Bishop Mwumvaneza said the road to healing over the last 30 years was long, but saw actions aimed at rebuilding the country.

“This time gives us the opportunity to look back on this painful past and opens us to a radiant future that we want to experience together as a national community,” the bishop said.

He added that the church had encouraged forgiveness as a remedy. “Forgiveness requested, given and received constitutes the foundation of good human … relations.”

He also urged “those who have been convicted of the crime of genocide to humble themselves and sincerely ask for forgiveness and the survivors to offer this beautiful gift of forgiveness.”

During the week of mourning, national flags will be lowered, with people holding night vigils and walks to honor both victims and survivors.

Father Lembert Dusingizimana, secretary of the bishops’ secretariat for Catholic schools in Rwanda, said the church was looking back at the events of that year while assessing its contribution to the reconciliation and resilience in the past 30 years.

“The remembering and commemoration mean a lot,” Father Dusingizimana told OSV News.

“The Catholic Church celebrates also with our people: the resurrection, life and resilience (of the nation).”

For Immaculée Ilibagiza, Catholic survivor and best-selling author of “Left to Tell,” the genocide in Rwanda was filled with the horror of loosing her family, but also with hope of finding God.

In the wake of the killing, her father, a devout Catholic, sent 22-year-old Ilibagiza to a house of a local pastor, who managed to shelter her and seven other women in a tiny bathroom for 91 days. Hutu murderers, going door to door with machetes and mercilessly killing entire families, did not find them.

“I knew that my heart and mind would always be tempted to feel anger — to find blame and hate. But I resolved that when the negative feelings came upon me, I wouldn’t wait for them to grow or fester. I would always turn immediately to the Source of all true power: I would turn to God and let His love and forgiveness protect and save me,” she wrote in her memoir book subtitled “Discovering God Amidst the Rwandan Holocaust.”

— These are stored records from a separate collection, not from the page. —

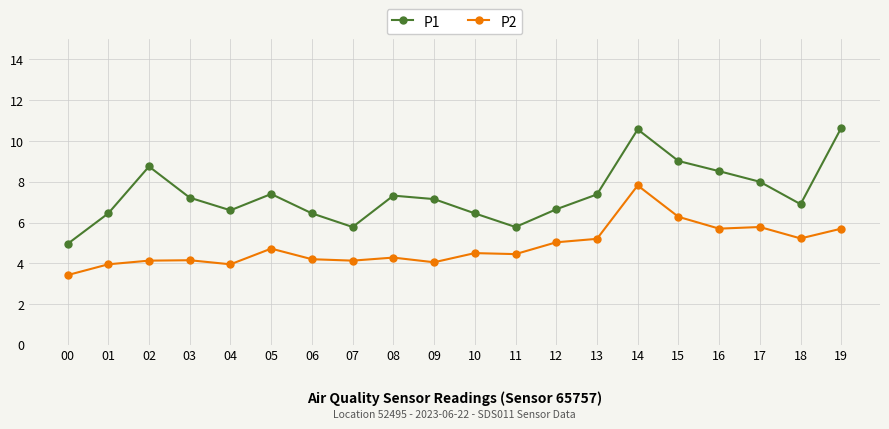

What is the sum of all P2 values?

96.7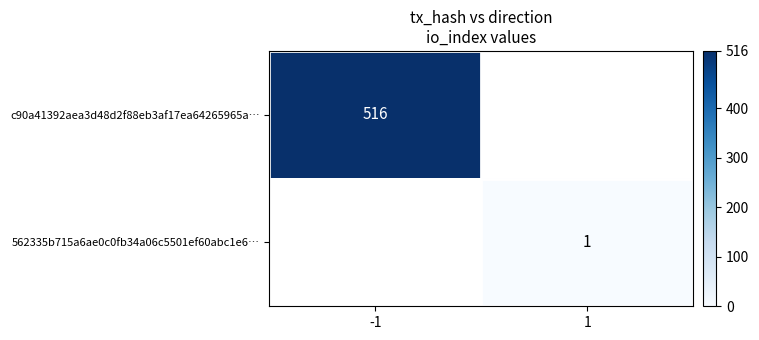

The value of c90a41392aea3d48d2f88eb3af17ea64265965a… at -1 is 516. True or false?

True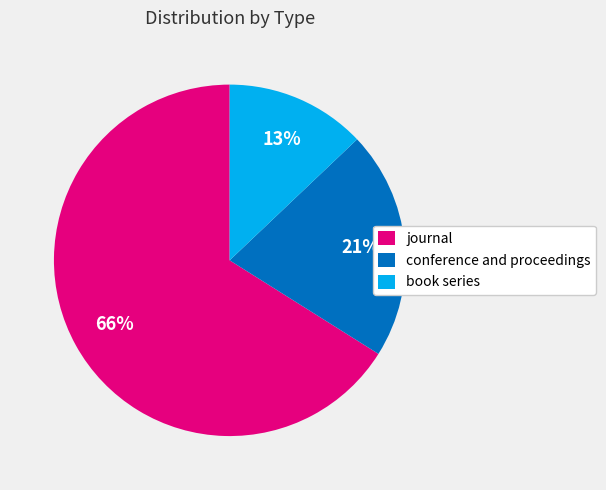

Is the sum of conference and proceedings and journal greater than half?

Yes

Her parents and siblings — except one studying abroad at the time — were killed by Hutus, but Ilibagiza was able to forgive the killer. Throughout the horror of the genocide, she was praying the rosary her father handed her as they were separated.

In launching the commemoration, Rwandan President Paul Kagame laid wreaths at a mass grave in Kigali. He told the gathering that the country commemorated the genocide because the lives lost mattered.

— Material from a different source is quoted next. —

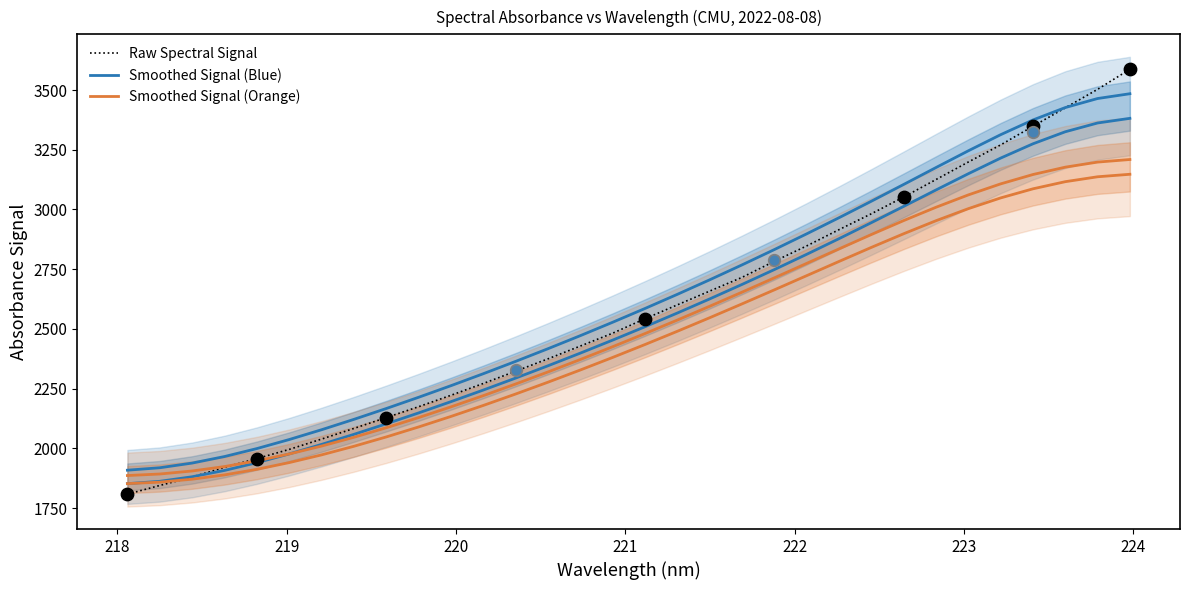

At how many categories does at least one series exceed 1952?

29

“As the years pass, the descendants of survivors increasingly struggle with the quiet loneliness of longing for relatives they never met, or never even got the chance to be born,” he said. “Our journey has been long and tough. Rwanda was completely humbled by the magnitude of our loss, and the lessons we learned are engraved in blood.”

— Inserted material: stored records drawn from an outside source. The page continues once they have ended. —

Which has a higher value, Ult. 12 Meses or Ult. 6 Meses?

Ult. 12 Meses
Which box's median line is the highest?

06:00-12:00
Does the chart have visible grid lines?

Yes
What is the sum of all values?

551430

In 2016, the Catholic Church in Rwanda apologized for the role played by individual clergy and church members in the genocide.

The bishops emphasized the church did not send any priests or church members to kill, although some of its members planned, aided and executed the genocide.

Human rights activists and survivors wanted the Catholic Church to apologize for decades. They argued that people fled to the churches hoping to be saved, only to be killed there by Hutu militia.

Ilibagiza noted in her book that “instead of negotiating or begging for mercy, (my brother Damascene) challenged them to kill him. ‘Go ahead,’ he said. ‘What are you waiting for? Today is my day to go to God. I can feel Him all around us. He is watching, waiting to take me home. Go ahead — finish your work and send me to paradise.’”

She added: “Murder is no game: If you offend God, you will pay for your fun. The blood of the innocent people you cut down will follow you to your reckoning. But I am praying for you. … I pray that you see the evil you’re doing and ask God’s forgiveness before it’s too late.”

Fredrick Nzwili writes for OSV News from Nairobi, Kenya.